- _Assignment_
Please extract the article on potential 2024 market surprises word for word, from "Geopolitical risk lashes" to "surprises for 2024.".

- _Passage shown_

Geopolitical risk lashes the Magnificent Seven. The IPO machine roars back. Japan emerges as the world’s best developed market.

After Byron Wien passed away last year, Bank of America Corp. is the latest to pay homage with their own version of the Wall Street forecaster’s annual list of potential market surprises for 2024.

Another potential wildcard: Stocks luring back investors all thanks to high bond taxes – that’s at the top of the list according to the bank’s strategists led by Jared Woodard.

And despite the most aggressive rate-hiking cycle in decades, companies could sidestep a surge in bankruptcies, they said.

“This year any large moves in markets may be self-limiting. Big drops in stocks could prompt Fed cuts; big rallies further ease financial conditions and rekindle the very inflation that the Fed thought it had smothered,” the strategists wrote. “It’s a recipe for a range-bound, if volatile year, at least in the US.”

For now, they favor credit over equities and bonds in case of more market swings and warn traders not to get “shaken out” of inflation hedges.

Wien, the longtime market strategist whose annual list of “10 Surprises” made him one of the most influential voices on Wall Street during a career at Blackstone Inc. and Morgan Stanley, died in October. Since 1986, his annual surprises list has compiled potential market shocks that Wien saw with a better-than-expected chance of happening.

- _Given material_
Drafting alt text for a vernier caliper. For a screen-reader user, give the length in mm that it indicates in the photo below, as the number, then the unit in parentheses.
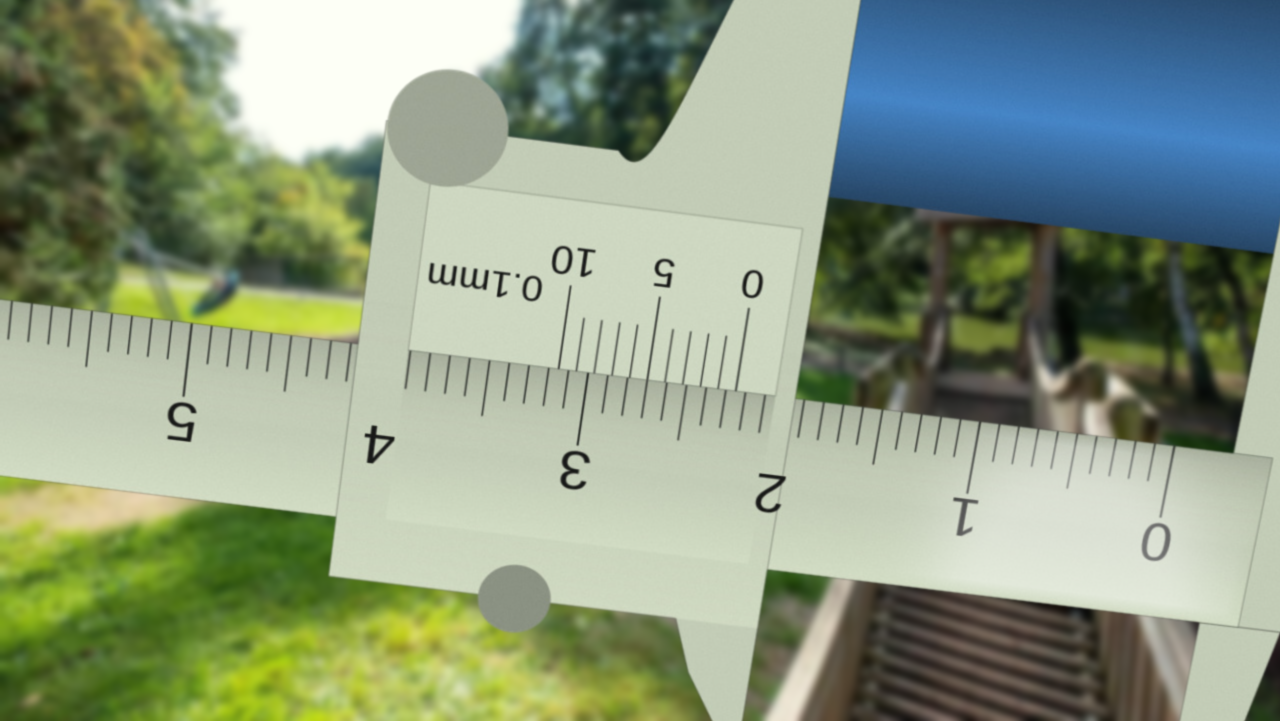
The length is 22.5 (mm)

- _Finished task_
Geopolitical risk lashes the Magnificent Seven. The IPO machine roars back. Japan emerges as the world’s best developed market.

After Byron Wien passed away last year, Bank of America Corp. is the latest to pay homage with their own version of the Wall Street forecaster’s annual list of potential market surprises for 2024.